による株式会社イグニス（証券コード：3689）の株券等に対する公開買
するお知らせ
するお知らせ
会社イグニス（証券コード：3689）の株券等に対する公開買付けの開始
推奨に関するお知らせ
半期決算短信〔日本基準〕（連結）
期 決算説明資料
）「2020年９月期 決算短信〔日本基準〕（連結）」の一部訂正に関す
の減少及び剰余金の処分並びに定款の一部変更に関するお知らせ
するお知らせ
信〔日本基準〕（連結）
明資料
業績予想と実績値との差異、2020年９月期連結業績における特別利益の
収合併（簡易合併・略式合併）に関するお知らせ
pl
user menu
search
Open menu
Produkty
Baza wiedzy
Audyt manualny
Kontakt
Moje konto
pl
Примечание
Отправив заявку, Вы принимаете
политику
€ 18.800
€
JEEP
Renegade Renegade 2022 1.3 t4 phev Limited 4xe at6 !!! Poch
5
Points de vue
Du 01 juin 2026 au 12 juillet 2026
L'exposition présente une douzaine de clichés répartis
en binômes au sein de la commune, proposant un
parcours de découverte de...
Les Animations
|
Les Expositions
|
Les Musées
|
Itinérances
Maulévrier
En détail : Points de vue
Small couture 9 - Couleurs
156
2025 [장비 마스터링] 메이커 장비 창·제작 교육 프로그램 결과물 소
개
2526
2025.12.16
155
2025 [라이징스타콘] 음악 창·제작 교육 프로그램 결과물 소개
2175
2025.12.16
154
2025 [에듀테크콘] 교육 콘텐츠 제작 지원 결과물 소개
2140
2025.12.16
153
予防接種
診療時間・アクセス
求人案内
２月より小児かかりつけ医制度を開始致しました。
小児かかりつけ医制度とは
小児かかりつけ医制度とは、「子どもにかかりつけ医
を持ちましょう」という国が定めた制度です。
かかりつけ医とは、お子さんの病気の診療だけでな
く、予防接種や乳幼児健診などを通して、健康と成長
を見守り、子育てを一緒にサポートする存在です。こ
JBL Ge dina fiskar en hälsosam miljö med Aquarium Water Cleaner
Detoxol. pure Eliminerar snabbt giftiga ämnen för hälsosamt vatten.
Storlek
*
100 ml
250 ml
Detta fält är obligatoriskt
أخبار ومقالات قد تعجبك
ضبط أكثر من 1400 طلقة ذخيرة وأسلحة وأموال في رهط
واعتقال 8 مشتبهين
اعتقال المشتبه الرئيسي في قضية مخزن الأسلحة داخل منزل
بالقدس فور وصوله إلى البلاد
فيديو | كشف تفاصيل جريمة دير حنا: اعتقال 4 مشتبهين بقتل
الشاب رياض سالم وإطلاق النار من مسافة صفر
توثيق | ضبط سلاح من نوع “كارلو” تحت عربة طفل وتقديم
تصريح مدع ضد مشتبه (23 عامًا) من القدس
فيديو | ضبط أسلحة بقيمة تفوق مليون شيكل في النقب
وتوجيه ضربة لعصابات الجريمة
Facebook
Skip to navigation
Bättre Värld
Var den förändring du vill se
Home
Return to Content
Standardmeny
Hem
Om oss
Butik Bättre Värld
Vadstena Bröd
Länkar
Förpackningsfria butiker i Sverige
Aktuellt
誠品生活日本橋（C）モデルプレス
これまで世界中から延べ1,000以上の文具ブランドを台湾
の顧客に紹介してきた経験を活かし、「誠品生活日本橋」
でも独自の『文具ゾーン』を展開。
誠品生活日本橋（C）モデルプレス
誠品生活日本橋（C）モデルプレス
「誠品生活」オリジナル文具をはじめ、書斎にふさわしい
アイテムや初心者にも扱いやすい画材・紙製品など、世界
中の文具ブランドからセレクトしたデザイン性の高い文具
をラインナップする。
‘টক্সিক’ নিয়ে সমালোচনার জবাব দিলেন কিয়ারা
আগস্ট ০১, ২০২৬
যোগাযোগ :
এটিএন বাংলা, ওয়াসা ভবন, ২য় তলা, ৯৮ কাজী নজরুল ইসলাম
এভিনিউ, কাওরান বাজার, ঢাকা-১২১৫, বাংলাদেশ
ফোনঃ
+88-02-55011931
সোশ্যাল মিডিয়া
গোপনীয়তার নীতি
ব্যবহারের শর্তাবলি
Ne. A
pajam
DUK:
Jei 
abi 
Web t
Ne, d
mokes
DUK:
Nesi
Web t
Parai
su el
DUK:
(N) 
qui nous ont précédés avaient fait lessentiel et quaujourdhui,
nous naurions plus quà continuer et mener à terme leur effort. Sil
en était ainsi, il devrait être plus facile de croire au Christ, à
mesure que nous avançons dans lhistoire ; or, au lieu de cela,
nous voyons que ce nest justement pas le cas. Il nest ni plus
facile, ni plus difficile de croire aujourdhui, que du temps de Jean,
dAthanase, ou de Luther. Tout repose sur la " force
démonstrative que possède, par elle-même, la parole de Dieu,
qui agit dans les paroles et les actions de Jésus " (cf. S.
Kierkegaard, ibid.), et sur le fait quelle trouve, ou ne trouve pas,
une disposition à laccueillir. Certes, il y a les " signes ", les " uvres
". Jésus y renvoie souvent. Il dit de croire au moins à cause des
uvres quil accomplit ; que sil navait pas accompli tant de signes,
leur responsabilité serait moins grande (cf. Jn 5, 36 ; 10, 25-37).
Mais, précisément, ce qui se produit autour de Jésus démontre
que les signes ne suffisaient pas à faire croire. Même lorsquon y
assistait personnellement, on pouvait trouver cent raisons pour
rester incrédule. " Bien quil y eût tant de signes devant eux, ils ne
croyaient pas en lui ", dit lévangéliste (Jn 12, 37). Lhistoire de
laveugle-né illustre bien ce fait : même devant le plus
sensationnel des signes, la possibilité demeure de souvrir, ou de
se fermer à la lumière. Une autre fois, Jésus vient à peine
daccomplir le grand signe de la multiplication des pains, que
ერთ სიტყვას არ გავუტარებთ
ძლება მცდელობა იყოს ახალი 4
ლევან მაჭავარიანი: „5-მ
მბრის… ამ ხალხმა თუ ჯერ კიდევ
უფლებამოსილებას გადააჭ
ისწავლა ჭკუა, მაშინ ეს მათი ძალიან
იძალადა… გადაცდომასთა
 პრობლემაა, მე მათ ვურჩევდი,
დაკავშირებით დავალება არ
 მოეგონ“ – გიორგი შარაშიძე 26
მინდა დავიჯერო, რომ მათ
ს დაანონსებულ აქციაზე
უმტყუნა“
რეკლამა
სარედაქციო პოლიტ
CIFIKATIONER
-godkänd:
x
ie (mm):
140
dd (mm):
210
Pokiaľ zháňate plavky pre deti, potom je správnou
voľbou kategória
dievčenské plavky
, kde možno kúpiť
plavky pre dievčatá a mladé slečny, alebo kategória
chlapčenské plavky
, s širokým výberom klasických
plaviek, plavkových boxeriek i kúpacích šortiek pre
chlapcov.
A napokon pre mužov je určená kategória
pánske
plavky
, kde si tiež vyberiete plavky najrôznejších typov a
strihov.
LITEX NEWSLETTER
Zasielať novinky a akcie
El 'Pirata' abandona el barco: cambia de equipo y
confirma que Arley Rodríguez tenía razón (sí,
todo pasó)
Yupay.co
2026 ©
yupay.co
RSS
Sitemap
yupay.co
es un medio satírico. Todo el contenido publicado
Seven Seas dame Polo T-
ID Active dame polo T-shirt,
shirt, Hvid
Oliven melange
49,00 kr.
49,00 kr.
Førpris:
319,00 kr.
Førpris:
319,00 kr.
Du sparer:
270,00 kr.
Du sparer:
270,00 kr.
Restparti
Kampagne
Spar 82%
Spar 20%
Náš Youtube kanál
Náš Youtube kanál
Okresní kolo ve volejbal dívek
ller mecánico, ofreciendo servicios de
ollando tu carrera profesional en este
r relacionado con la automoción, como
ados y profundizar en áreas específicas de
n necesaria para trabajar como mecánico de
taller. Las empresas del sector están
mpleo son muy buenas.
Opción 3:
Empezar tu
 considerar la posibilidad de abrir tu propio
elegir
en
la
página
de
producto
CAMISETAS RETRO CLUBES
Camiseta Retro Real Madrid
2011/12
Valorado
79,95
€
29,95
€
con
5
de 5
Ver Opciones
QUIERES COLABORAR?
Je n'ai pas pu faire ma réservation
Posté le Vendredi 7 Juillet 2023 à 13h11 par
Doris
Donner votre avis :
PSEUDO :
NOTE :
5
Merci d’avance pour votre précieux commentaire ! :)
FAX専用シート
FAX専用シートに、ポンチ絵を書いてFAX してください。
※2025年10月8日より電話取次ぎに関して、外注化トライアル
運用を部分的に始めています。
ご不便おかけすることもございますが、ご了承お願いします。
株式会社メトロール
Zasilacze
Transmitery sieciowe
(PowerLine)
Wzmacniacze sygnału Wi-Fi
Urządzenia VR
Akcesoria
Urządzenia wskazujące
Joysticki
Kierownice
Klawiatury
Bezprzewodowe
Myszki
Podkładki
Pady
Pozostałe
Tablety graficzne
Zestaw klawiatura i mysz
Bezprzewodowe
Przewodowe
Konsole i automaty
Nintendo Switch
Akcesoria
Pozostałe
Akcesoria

Aim of the task: Word for word, output the lines of the data from its first line through the line where "Baza wiedzy" appears, and stop there.

Solution for this problem:
による株式会社イグニス（証券コード：3689）の株券等に対する公開買
するお知らせ
するお知らせ
会社イグニス（証券コード：3689）の株券等に対する公開買付けの開始
推奨に関するお知らせ
半期決算短信〔日本基準〕（連結）
期 決算説明資料
）「2020年９月期 決算短信〔日本基準〕（連結）」の一部訂正に関す
の減少及び剰余金の処分並びに定款の一部変更に関するお知らせ
するお知らせ
信〔日本基準〕（連結）
明資料
業績予想と実績値との差異、2020年９月期連結業績における特別利益の
収合併（簡易合併・略式合併）に関するお知らせ
pl
user menu
search
Open menu
Produkty
Baza wiedzy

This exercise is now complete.